Increasingly, the whole world has started to ask the type of questions the Tantons have been asking for thirty years. For instance, the 1994 report of the Cairo Conference on Population and Development stated:

Population-related goals and policies are integral parts of cultural, economic and social development, the principal aim of which is to improve the quality of life of all people.

What should be the "population-related goals and policies" for America? Asking the question at this stage is more important than the answer. Politicians almost always confirm change after it has been brought about by others outside the political system. This is never more true than in contemporary America, where politicians base their campaigns on polls and focus groups and seldom take a very long lead from the safe second base of conventional wisdom.

That leads us to another virtue of this book. The only thing harder than changing the status quo is the attempt to change it from an obscure place. Universities, think tanks, and pressure groups all generate new ideas. Most people feel powerless to effect change, especially if they are not associated with one of the more conventional change agents.

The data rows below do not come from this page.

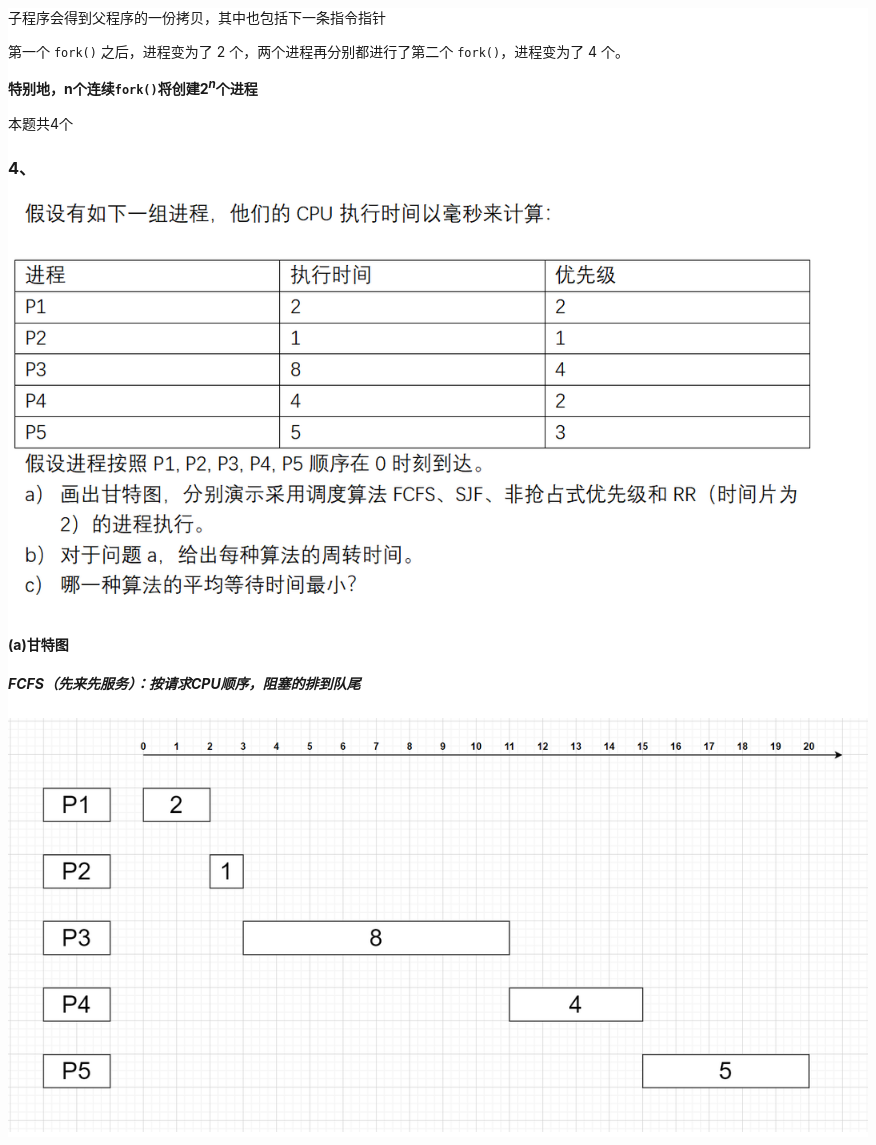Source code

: 子程序会得到父程序的一份拷贝，其中也包括下一条指令指针

第一个 `fork()` 之后，进程变为了 2 个，两个进程再分别都进行了第二个 `fork()`，进程变为了 4 个。

**特别地，n个连续`fork()`将创建$2^n$个进程**

本题共4个



### 4、

<img src="期中作业.assets/image-20220430153708286.png" alt="image-20220430153708286" style="zoom:80%;" />

#### (a)甘特图

##### FCFS（先来先服务）：按请求CPU顺序，阻塞的排到队尾

![image-20220430155848290](期中作业.assets/image-20220430155848290.png)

Yet America often has found its leadership in obscure places. Dwight Eisenhower came from a small farm in Kansas, Harry Truman from a small town in Missouri, Ronald Reagan from an even smaller town in Iowa. Martin Luther King Jr. rose from a neighborhood church in Atlanta, Betty Friedan from the role of a frustrated homemaker with a wider vision. The challenge of any society is to be open enough to recognize talent and vision, even if they do not arise from the established order.

John Gardner, former secretary of the Department of Health and Human Services, stresses so well the need for excellence at the various levels of society:

Our society cannot achieve greatness unless individuals at many levels of ability accept the need for high standards of performance and strive to achieve those standards within the limits possible for them. We want the highest conceivable excellence, of course, in the activities crucial to our effectiveness and creativity as a society but that isn't enough. If the man in the street says, "Those fellows at the top have to be good, but I'm just a slob and can act like one," - then our days of greatness are behind us.

It is said that "Revolutions are started by one individual, but succeed through the efforts of many." So now it's our turn. Our turn to take the Tantons' creativity, passion, and sense of the future, and help give birth to a new world.